§ Saved data entries:
Segment Open
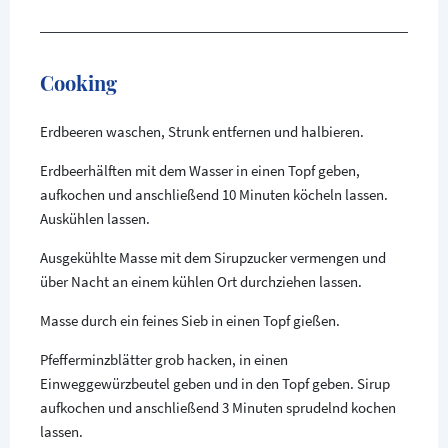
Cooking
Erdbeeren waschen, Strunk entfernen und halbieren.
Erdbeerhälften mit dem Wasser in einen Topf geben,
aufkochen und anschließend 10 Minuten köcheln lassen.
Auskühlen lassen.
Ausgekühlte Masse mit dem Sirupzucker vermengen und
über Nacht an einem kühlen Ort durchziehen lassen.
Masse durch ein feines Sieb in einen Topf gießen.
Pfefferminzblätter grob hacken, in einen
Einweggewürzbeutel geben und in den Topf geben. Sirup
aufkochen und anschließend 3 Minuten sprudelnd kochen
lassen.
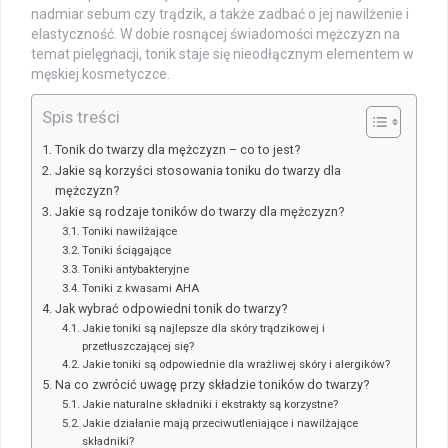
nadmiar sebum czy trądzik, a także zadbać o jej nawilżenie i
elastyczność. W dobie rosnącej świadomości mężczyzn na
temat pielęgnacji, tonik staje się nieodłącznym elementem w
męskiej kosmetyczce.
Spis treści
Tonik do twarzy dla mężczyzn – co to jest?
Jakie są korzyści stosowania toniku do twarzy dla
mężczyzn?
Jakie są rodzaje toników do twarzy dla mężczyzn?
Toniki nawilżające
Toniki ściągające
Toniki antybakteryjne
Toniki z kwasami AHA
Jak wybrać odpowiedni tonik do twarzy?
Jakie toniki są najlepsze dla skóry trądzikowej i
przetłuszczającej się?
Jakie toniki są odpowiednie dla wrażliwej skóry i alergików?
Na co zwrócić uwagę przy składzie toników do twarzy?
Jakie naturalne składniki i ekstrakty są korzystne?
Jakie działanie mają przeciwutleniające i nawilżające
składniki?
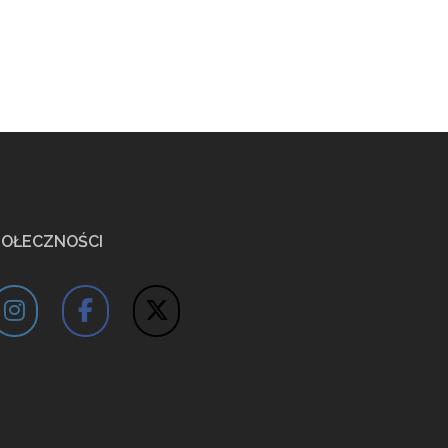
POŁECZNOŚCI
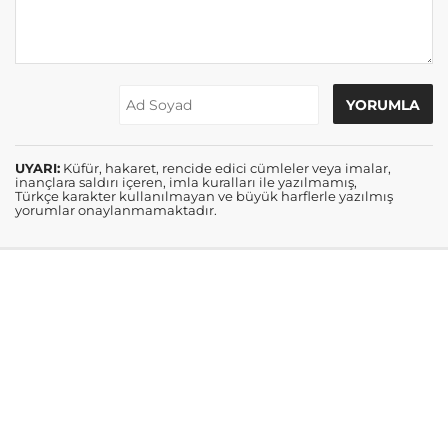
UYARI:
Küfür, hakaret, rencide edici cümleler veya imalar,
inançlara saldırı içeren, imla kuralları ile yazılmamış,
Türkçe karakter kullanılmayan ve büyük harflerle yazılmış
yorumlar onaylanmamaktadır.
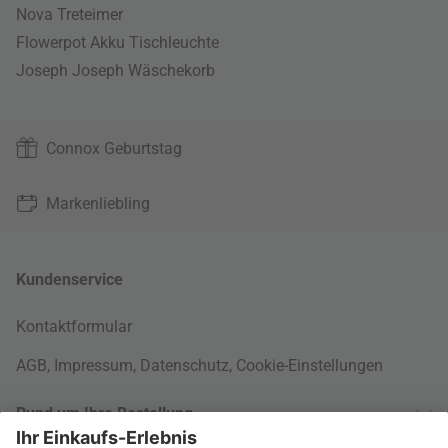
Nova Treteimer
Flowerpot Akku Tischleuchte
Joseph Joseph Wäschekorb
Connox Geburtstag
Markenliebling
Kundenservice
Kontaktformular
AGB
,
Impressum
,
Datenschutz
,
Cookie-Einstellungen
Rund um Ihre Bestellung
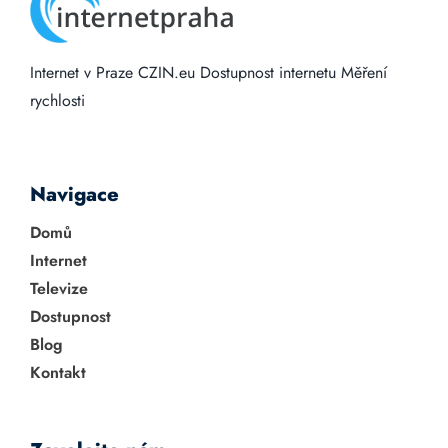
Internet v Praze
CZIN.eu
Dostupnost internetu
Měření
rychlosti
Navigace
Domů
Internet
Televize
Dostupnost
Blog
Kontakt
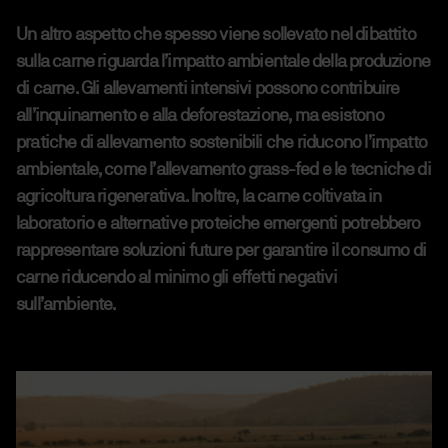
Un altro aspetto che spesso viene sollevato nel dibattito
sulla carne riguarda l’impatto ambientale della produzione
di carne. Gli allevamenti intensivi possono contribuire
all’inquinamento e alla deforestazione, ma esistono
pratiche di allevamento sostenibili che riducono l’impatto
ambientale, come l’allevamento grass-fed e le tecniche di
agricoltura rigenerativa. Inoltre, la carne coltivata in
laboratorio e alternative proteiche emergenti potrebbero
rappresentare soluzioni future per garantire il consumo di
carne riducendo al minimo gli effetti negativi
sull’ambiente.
Segment Closed
§ ASSIGNED TASK: Your task is an exact transcription of all the data, minus the pictures.

§ SOLUTION TO THIS PROBLEM:
Cooking
Erdbeeren waschen, Strunk entfernen und halbieren.
Erdbeerhälften mit dem Wasser in einen Topf geben,
aufkochen und anschließend 10 Minuten köcheln lassen.
Auskühlen lassen.
Ausgekühlte Masse mit dem Sirupzucker vermengen und
über Nacht an einem kühlen Ort durchziehen lassen.
Masse durch ein feines Sieb in einen Topf gießen.
Pfefferminzblätter grob hacken, in einen
Einweggewürzbeutel geben und in den Topf geben. Sirup
aufkochen und anschließend 3 Minuten sprudelnd kochen
lassen.
nadmiar sebum czy trądzik, a także zadbać o jej nawilżenie i
elastyczność. W dobie rosnącej świadomości mężczyzn na
temat pielęgnacji, tonik staje się nieodłącznym elementem w
męskiej kosmetyczce.
Spis treści
Tonik do twarzy dla mężczyzn – co to jest?
Jakie są korzyści stosowania toniku do twarzy dla
mężczyzn?
Jakie są rodzaje toników do twarzy dla mężczyzn?
Toniki nawilżające
Toniki ściągające
Toniki antybakteryjne
Toniki z kwasami AHA
Jak wybrać odpowiedni tonik do twarzy?
Jakie toniki są najlepsze dla skóry trądzikowej i
przetłuszczającej się?
Jakie toniki są odpowiednie dla wrażliwej skóry i alergików?
Na co zwrócić uwagę przy składzie toników do twarzy?
Jakie naturalne składniki i ekstrakty są korzystne?
Jakie działanie mają przeciwutleniające i nawilżające
składniki?
POŁECZNOŚCI
UYARI:
Küfür, hakaret, rencide edici cümleler veya imalar,
inançlara saldırı içeren, imla kuralları ile yazılmamış,
Türkçe karakter kullanılmayan ve büyük harflerle yazılmış
yorumlar onaylanmamaktadır.
Nova Treteimer
Flowerpot Akku Tischleuchte
Joseph Joseph Wäschekorb
Connox Geburtstag
Markenliebling
Kundenservice
Kontaktformular
AGB
,
Impressum
,
Datenschutz
,
Cookie-Einstellungen
Rund um Ihre Bestellung
Internet v Praze
CZIN.eu
Dostupnost internetu
Měření
rychlosti
Navigace
Domů
Internet
Televize
Dostupnost
Blog
Kontakt
Un altro aspetto che spesso viene sollevato nel dibattito
sulla carne riguarda l’impatto ambientale della produzione
di carne. Gli allevamenti intensivi possono contribuire
all’inquinamento e alla deforestazione, ma esistono
pratiche di allevamento sostenibili che riducono l’impatto
ambientale, come l’allevamento grass-fed e le tecniche di
agricoltura rigenerativa. Inoltre, la carne coltivata in
laboratorio e alternative proteiche emergenti potrebbero
rappresentare soluzioni future per garantire il consumo di
carne riducendo al minimo gli effetti negativi
sull’ambiente.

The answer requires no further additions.